For a long time, humans have dreamed of being able to communicate with computers in the same way we do with each other. Over time, human-machine communication has proved to be a harder problem than it was originally thought to be. Mastering a language is not an easy task and this shouldn’t come as a surprise. After all, human language is a wonder: we place together a series of arbitrary sounds, enabling us to communicate our thoughts about things that don’t even exist. How is this even possible?
For a machine to be able to communicate with humans using natural language understanding (NLU), we need to come up with strategies that address this question. Some linguistic theories propose that humans come endowed with a specific ability that enables us to “instinctively” learn languages when we are children.
Machines certainly don’t have such a mechanism or inherent ability to learn. They need to be taught every rule. So, how do linguists keep track of them all?
Machine linguist: training the model with natural language understanding (NLU)
Machines learn models from data, which are samples of reality. Modeling language presents many challenges. For example, there is no fixed inventory of all the possible utterances we can produce or understand. Therefore, we need to break them down into a limited set of meaningful units (words, for example) and feed this information to a computer. However, knowing a list of words does not amount to knowing a language.

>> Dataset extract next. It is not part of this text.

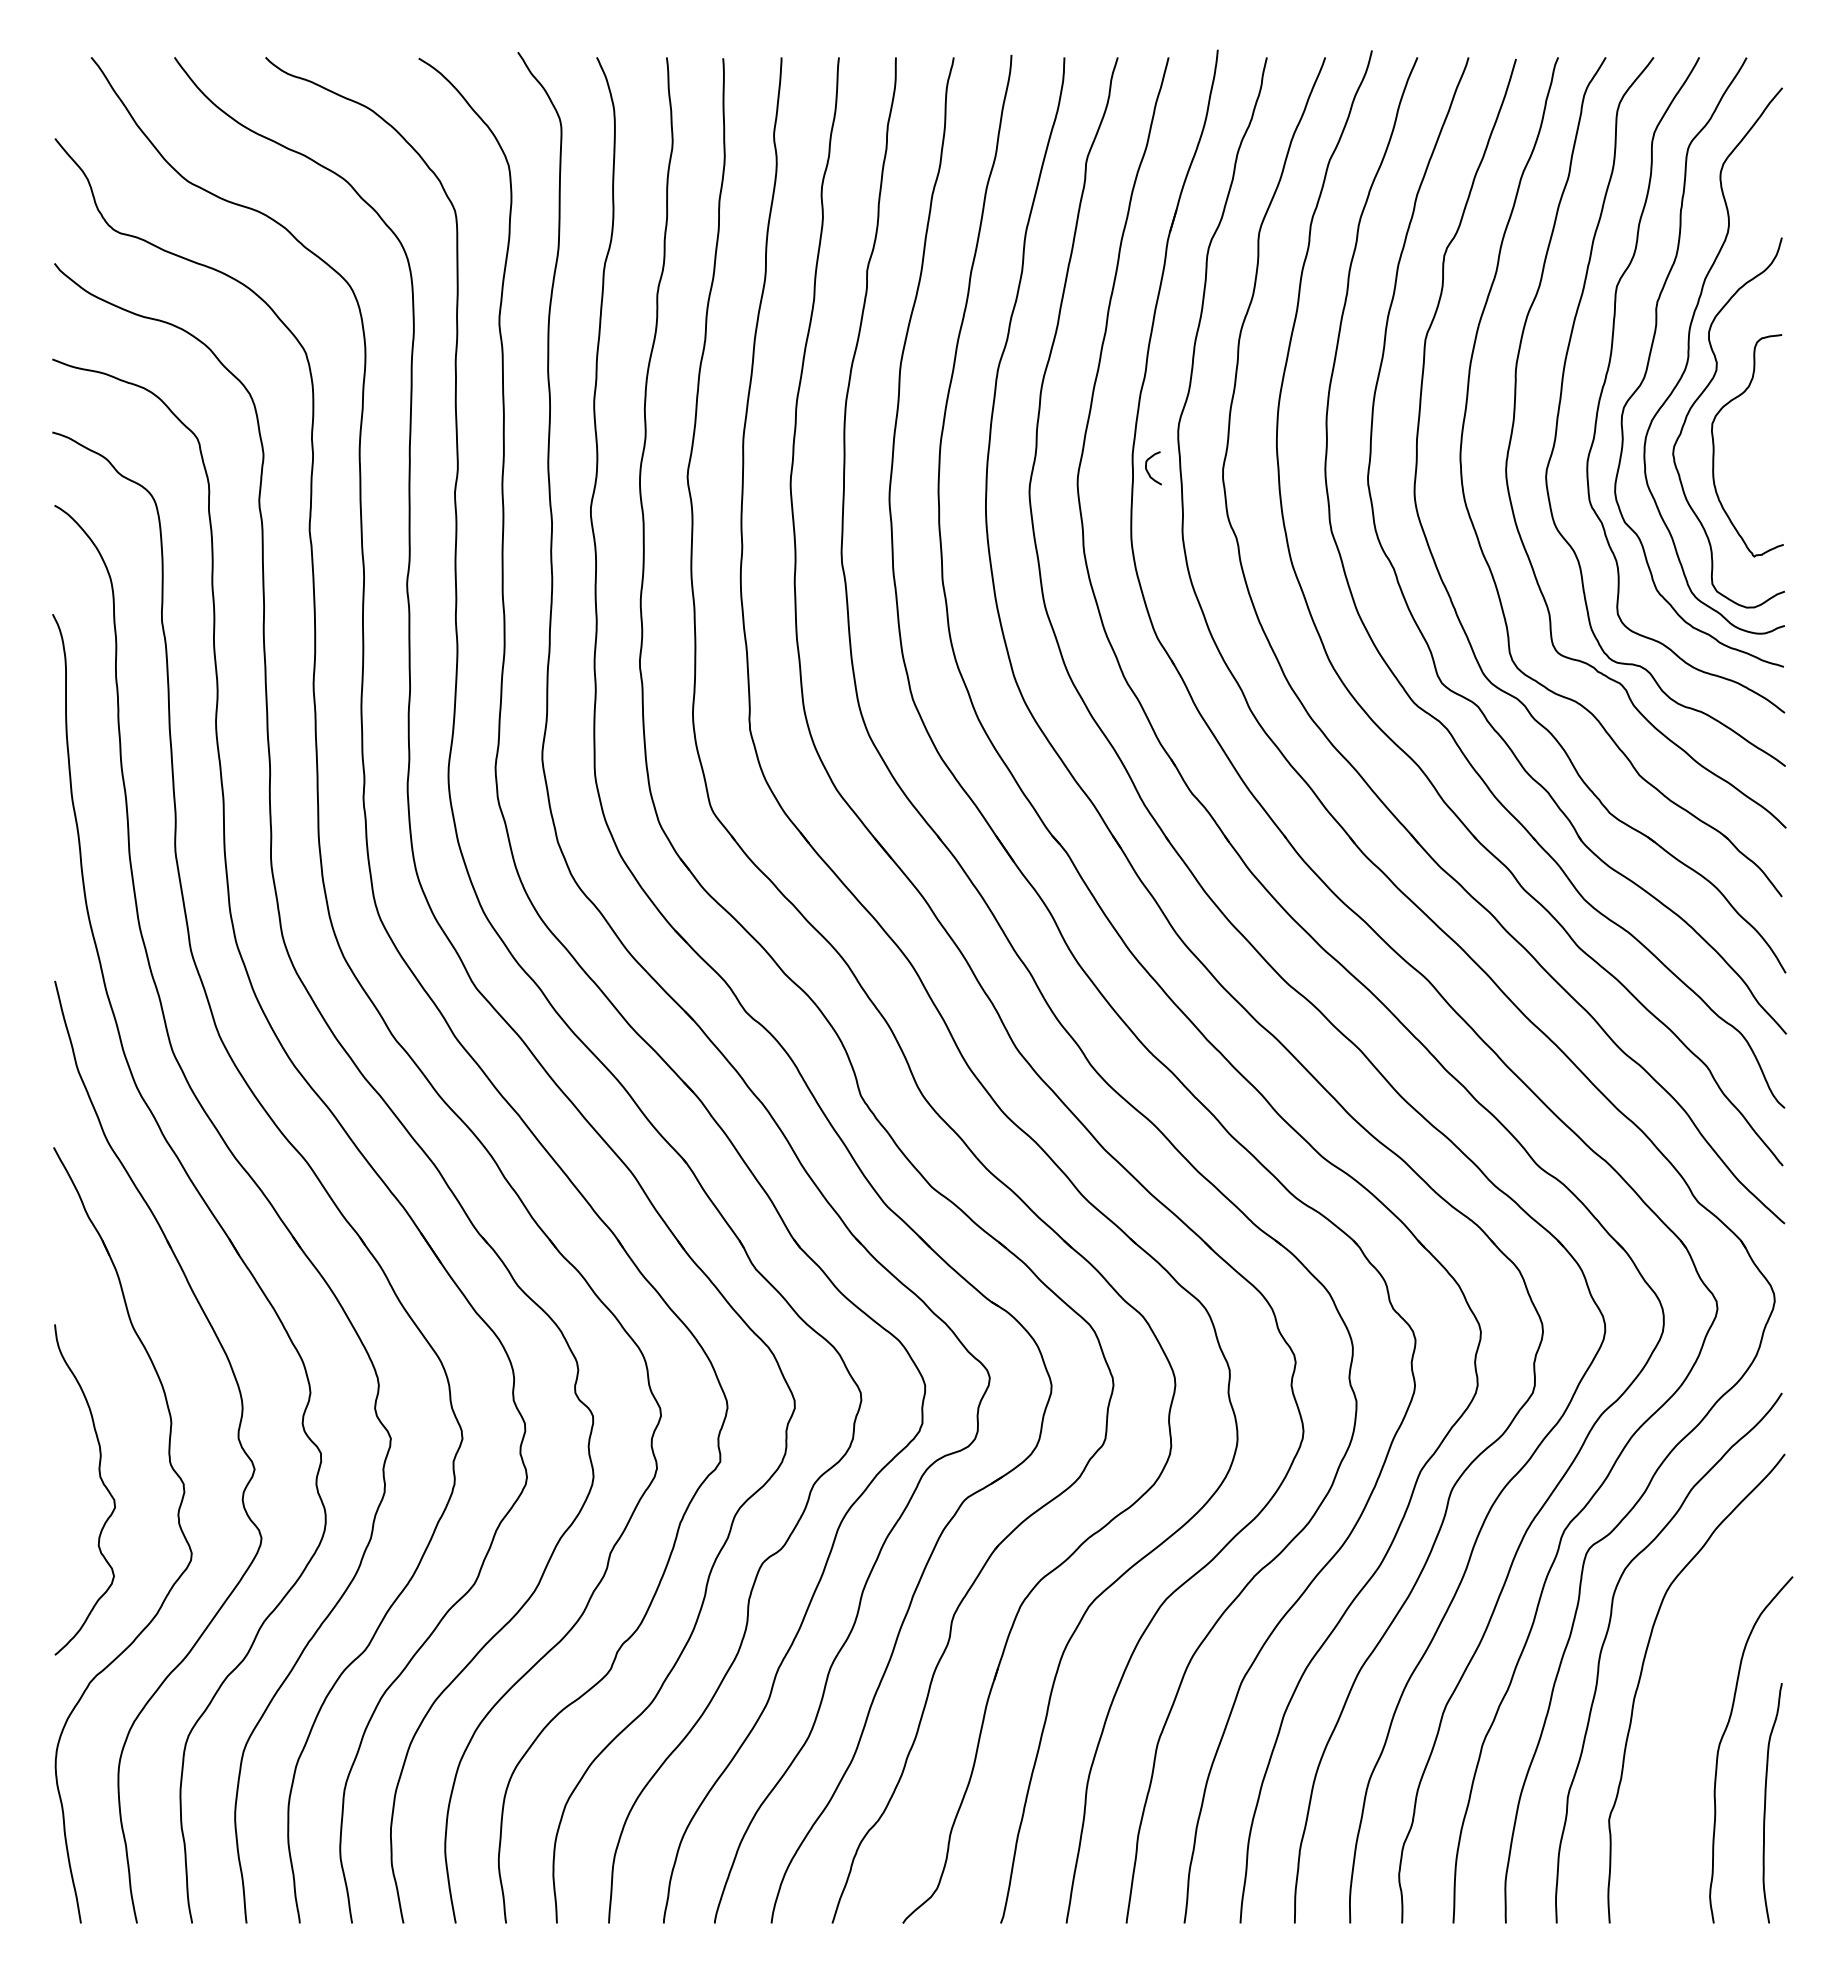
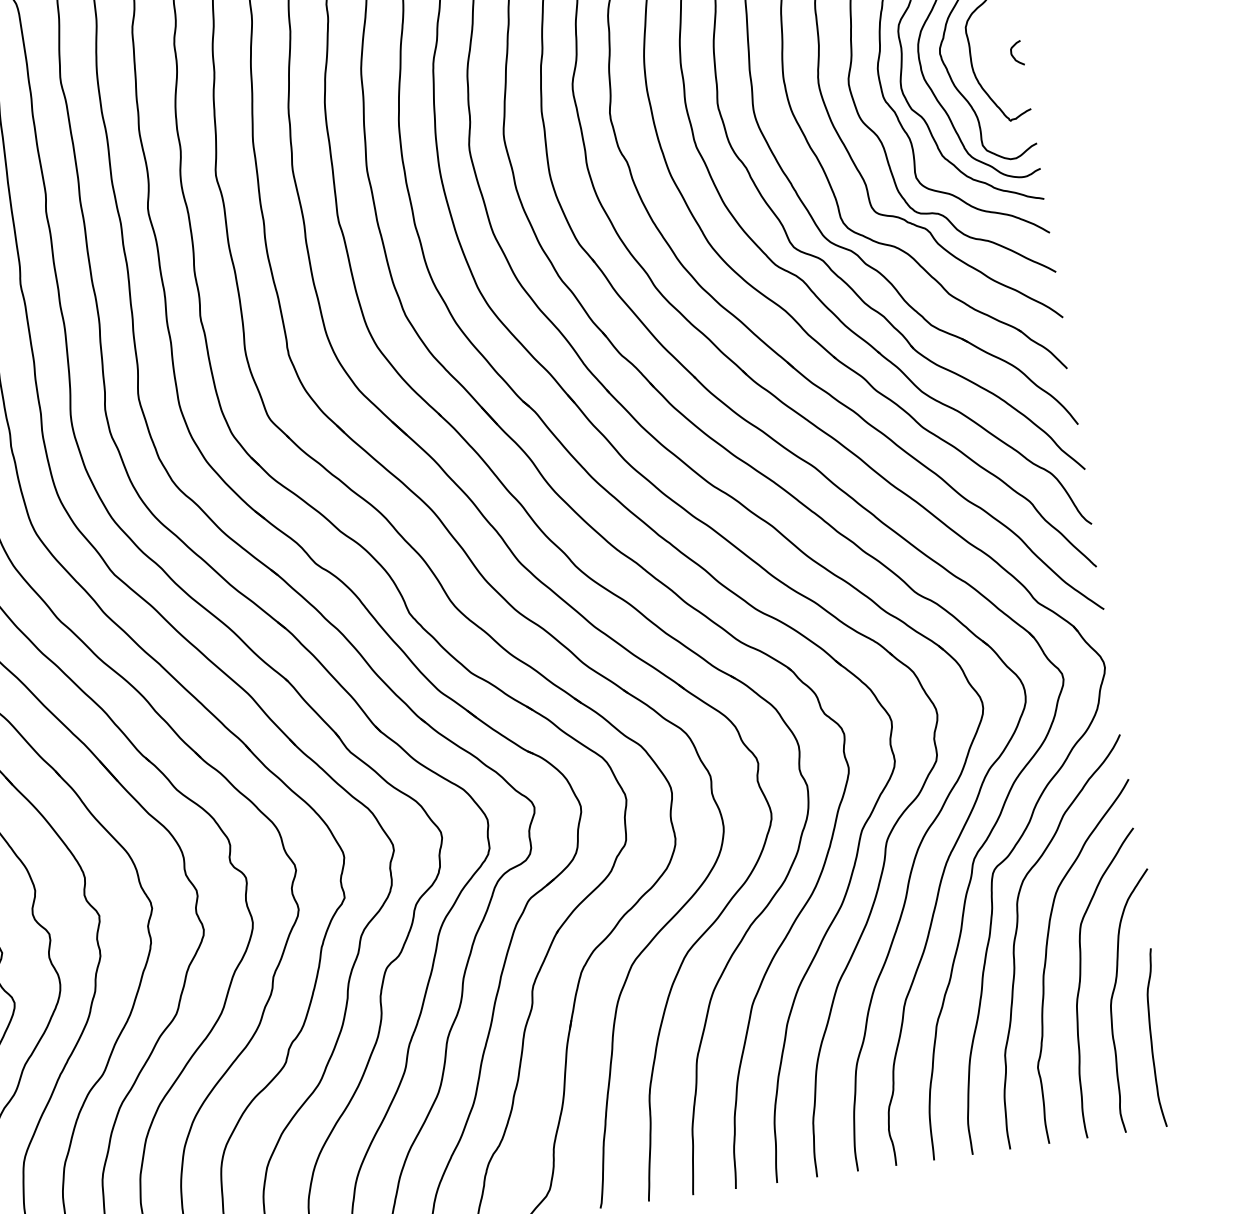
curve: (1148, 471) -> (1013, 56), moved
curve: (1682, 1714) -> (1080, 982), added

If we’d like to interact with a computer in the way we interact with people, we need computers to understand meaning and be able to reason. Typically, humans interact with computers through commands. Many issues that we need to overcome are related to ambiguity (e.g. “Remind me to call my dad at 6”), semantics and pragmatics (e.g. “I won’t do it” may be equivalent to “in your dreams” in some contexts). Also, we need to incorporate common sense to perform inferences. And we would like the computer to go beyond, understanding the emotions transmitted in our utterances and summarizing a document for us, for example. In any language.
Verbio’s approach to human machine communication
Linguists at Verbio work towards improving interactions with computers using natural language in several areas: voice synthesis, speech recognition, voice biometrics and semantics, and reasoning (cognitive system). One of the key tasks that linguists perform, common to all those areas, is to gather and curate linguistic data. As the old saying goes, “a model is only as good as the data fed into it” and the advent of the deep learning paradigm has made this piece of wisdom more current than ever. Therefore, corpora from real interactions are carefully collected and annotated. These corpora are constantly reviewed and updated according to the user needs. They may be not texts but recordings, and, in that case, linguists coordinate transcriptions and decide how to deal with issues such as noise or truncated words. Linguists are also in charge of adapting transcription data in order to be able to use them for several models. Another important common resource are dictionaries of several types. Linguists develop and curate them, resolving issues with problematic terms such as neologisms, foreign terms and acronyms, among others.
Besides corpora and dictionaries, other types of tools that the linguists develop are ABNF and BNF grammars and regex, which are used to capture relevant pieces of specific data. Technologies such as voice synthesis require our linguists to develop modules to normalize and transcribe utterances as well as modules that deal with intonation and phoneme length among other phenomena. For every module, tool or functionality linguists perform tests that control the quality of the output. Their responsibilities also include other types of tasks such as helping casting talents for voice synthesis and designing dialogues for virtual assistants.
We have mentioned that one of the obstacles for the interactions with computers in natural language is getting them to understand what we actually mean. A number of the tasks that linguists perform at Verbio deal more directly with this issue. They train statistical models so a machine can understand user intentions, even if they are expressed using sentences that are not included in the training sample. To do so, they carefully adjust linguistic variation in the data. In addition to that, they create ontologies that organize the knowledge associated with a specific domain and enable our cognitive system to perform inferences over it. Besides, they also work in other meaning-related issues such as topic extraction and automatic terminology induction.
Linguists at Verbio continuously research and test new technologies and tools that enable us to tackle the challenges that natural language poses. There’s still some way to go until human / machine interaction is a smooth process, but linguists use their knowledge and expertise to make sure that every stone that is put in the path is solid and secure to create machine linguist solutions.